(Exercise directions)
Take each line of the entries below that contains "bbox" and copy it.

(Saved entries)
******

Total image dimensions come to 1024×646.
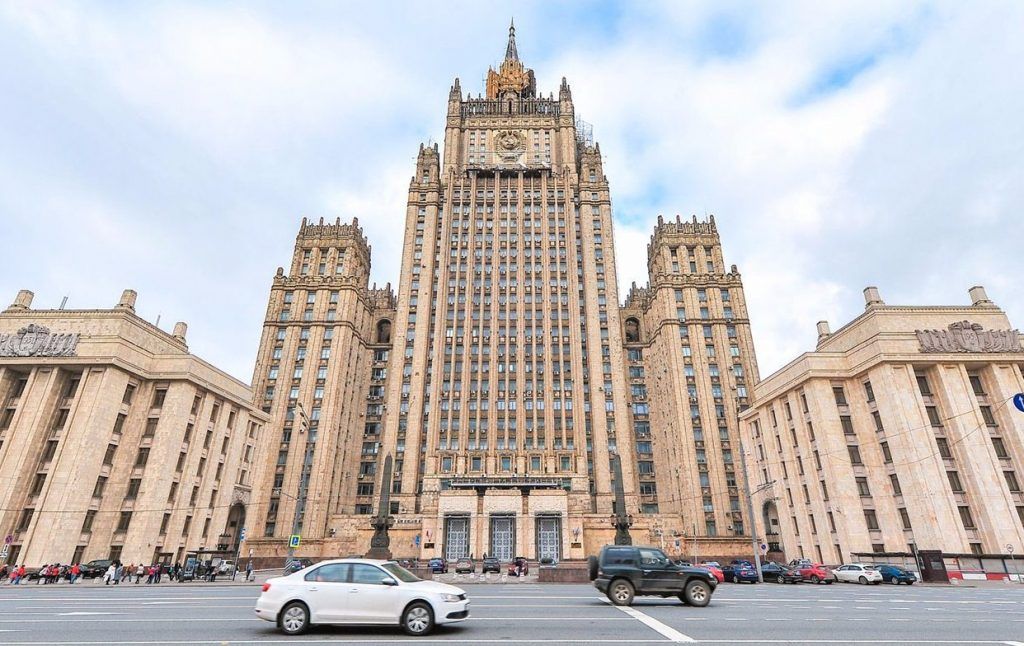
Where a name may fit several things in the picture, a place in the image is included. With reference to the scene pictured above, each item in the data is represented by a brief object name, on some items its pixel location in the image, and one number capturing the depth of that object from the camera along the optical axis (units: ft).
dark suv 56.90
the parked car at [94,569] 136.36
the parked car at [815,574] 122.72
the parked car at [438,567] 150.00
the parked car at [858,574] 115.96
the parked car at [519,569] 122.67
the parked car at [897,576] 114.25
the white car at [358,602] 38.32
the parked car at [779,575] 123.65
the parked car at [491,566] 141.55
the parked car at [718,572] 112.15
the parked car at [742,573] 118.62
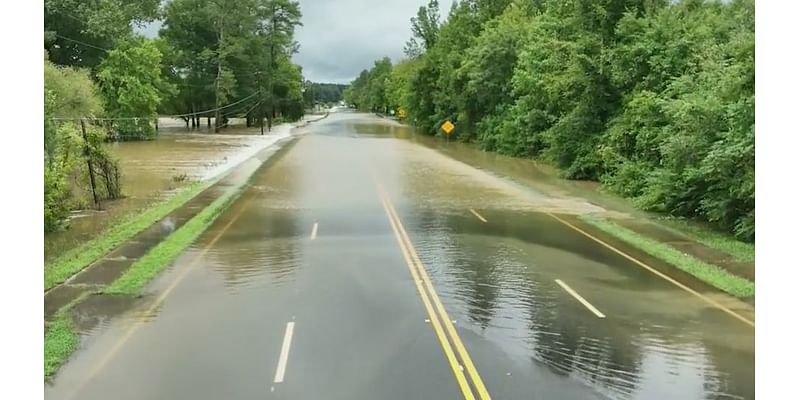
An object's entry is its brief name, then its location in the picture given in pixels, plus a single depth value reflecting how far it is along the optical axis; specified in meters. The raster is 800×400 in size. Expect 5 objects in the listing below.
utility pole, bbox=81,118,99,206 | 23.73
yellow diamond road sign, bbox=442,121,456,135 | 69.19
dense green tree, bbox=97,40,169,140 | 68.62
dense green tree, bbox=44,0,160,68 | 63.64
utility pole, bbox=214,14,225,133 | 91.56
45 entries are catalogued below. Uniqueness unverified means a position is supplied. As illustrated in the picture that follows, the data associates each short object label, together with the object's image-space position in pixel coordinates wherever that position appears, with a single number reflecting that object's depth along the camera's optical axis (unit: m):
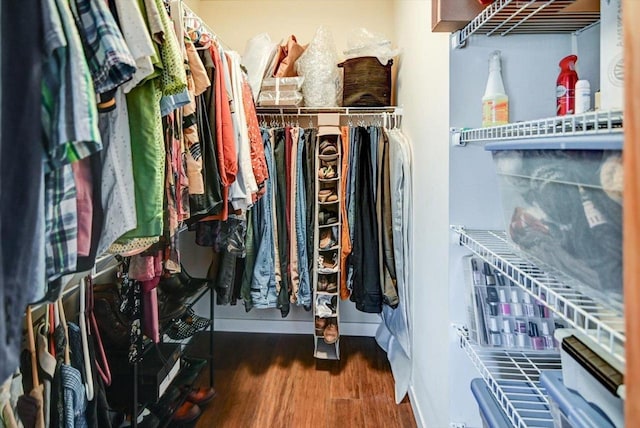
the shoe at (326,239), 2.40
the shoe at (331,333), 2.41
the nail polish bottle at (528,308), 1.16
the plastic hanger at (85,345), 1.22
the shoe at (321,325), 2.44
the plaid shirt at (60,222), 0.70
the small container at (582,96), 0.90
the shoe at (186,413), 1.87
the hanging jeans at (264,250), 2.39
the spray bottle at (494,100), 1.10
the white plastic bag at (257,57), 2.52
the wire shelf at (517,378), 0.98
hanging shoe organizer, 2.39
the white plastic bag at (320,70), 2.52
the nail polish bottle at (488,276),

******

(Solution for this problem)
utility pole, bbox=81,118,99,206 | 23.73
yellow diamond road sign, bbox=442,121,456,135 | 69.19
dense green tree, bbox=97,40,169,140 | 68.62
dense green tree, bbox=44,0,160,68 | 63.64
utility pole, bbox=214,14,225,133 | 91.56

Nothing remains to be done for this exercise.